Books written by Ray Sullivan

Monday, 9 December 2013

For Whom the Bell Tolls

I've been an advocate of the dedicated eReader device for some years, having owned and used a Kindle as my portal into the world of eBooks.  In fact, it was the Kindle that made me realise that the three novels I had written over several years could be made available for a much wider audience.  It introduced me to self publishing and has provided a means for myself and thousands of other frustrated writers to put our literary works 'out there' for the world to judge.

That original Kindle is now showing signs of wear and age - the half life of these kind of devices is probably fairly short and the version I have, with the lower third occupied by a keyboard and navigation buttons, is probably more likely to develop a mechanical failure of some sort due to the amount of moving parts, even if the buttons do glide over a membrane.

But I've been watching the rise and rise of tablet computers too, and have forecast that the dedicated eReader's day is strictly numbered, although judging by the number of model upgrades by Amazon and Nook, for example, it would appear that the manufacturers seem to think that there is life in the old dogs yet.  I disagree; while the dedicated eReaders have a few tricks up their collective sleeves including phenomenal battery life, the ability to be read in direct sunlight and increasingly a backlit screen to allow them to be read in bed without putting a main light on, the economics of dedicated eReaders just isn't stacking up.

I reckon in the last three years I've read over two hundred eBooks - probably a middling amount compared to some readers, perhaps more than others, however I do spend a lot of my free time writing books and the occasional blog entry as well as holding down a full time job, so I guess the total isn't too tardy.  It's certainly more than I read in the three years before I got my Kindle - the economics of buying paperbacks in quantity and the logistics of storing them (or recycling them to the local charity shop) mitigate against random speculative purchases.  Some of the books I've waded through in the last three years have been, shall I say, challenging but in the main I've read a lot of good books and learned a lot along the way.  And my bookshelf is holding its own these days, despite the extra books that have passed through my hands.

Critically the majority of those eBooks I've read have been read on an Android tablet - the self destructing Nexus 7 with a screen that costs more than the device new - and on my Microsoft RT.  The Kindle does come out of its drawer now and then, but increasingly it doesn't.

So eBooks, for me, aren't going away but the way I read them has changed.  The way I look at it, if I'm electing freely to use my tablet computer to read eBooks when I've got a perfectly suitable dedicated eReader, albeit one with a tendency to have sticky moments on the keypad these days, why would someone entering the market choose one over a multi-purpose tablet?  Arguably three years ago the main option was an iPad or a Kindle, with a price differential of three to one; today you can pick up a reasonable seven inch tablet capable of surfing the web, dealing with your emails, playing stupid games and carrying your holiday snaps around on, plus usable as your eReader in all conditions except direct sunlight for 80% of the cost of a dedicated eReader.
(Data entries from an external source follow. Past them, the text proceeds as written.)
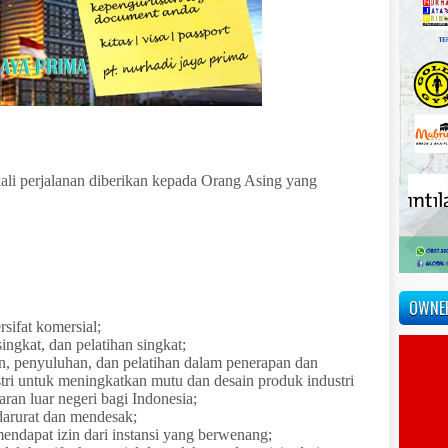
kali perjalanan diberikan kepada Orang Asing yang
OWNE
sifat komersial;
ingkat, dan pelatihan singkat;
, penyuluhan, dan pelatihan dalam penerapan dan
stri untuk meningkatkan mutu dan desain produk industri
aran luar negeri bagi Indonesia;
arurat dan mendesak;
 mendapat izin dari instansi yang berwenang;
Right now, those who are looking to fill Christmas stockings up with mid priced presents might be weighing up the pros and cons of dedicated eReaders and low end tablets and I think most rational people will choose the tablet route.  The tablet they choose, especially if for someone else, may not be the best model on the market but will almost certainly be an acceptable device, but will provide all the benefits of a dedicated eReader with the added bonuses of a tablet, generally for less.
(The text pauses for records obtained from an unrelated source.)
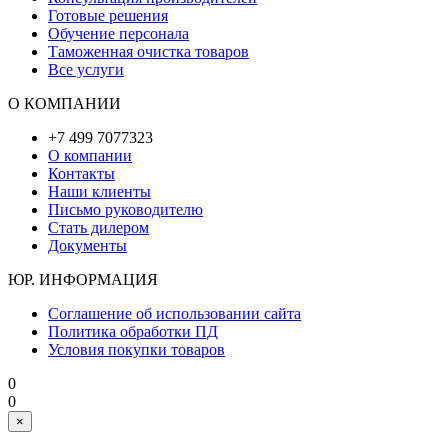
Готовые решения
Обучение персонала
Таможенная очистка товаров
Все услуги
О КОМПАНИИ
+7 499 7077323
О компании
Контакты
Наши клиенты
Письмо руководителю
Стать дилером
Документы
ЮР. ИНФОРМАЦИЯ
Соглашение об использовании сайта
Политика обработки ПД
Условия покупки товаров
0
0
×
As in Ernest Hemingway's classic, For Whom the Bell Tolls, the end credits for dedicated eReaders is being played out with the hero facing certain death, pinned down by his horse as the enemy approach.  The manufacturers of the dedicated devices must know that this is the last year they can hope to sell significant numbers of dedicated eReaders, especially at the price points they are marketed at, but I suspect that in the final analysis there will be a lot of Nooks and Kindles left on the shelves after Christmas Day.  This year will be the watershed and I expect that most suppliers will want to dispose of this technology to get it off their inventory, so expect some interesting bargains in the sales.  If they do, and the price is right, then I'll be queuing up to buy a low cost dedicated eReader for the opportunity to replace my fading one for those infrequent occasions when they really do differentiate themselves from the tablets.

But if they don't discount them I won't lose any sleep.  Dedicated eReaders are good, but it's not like they make the Earth move.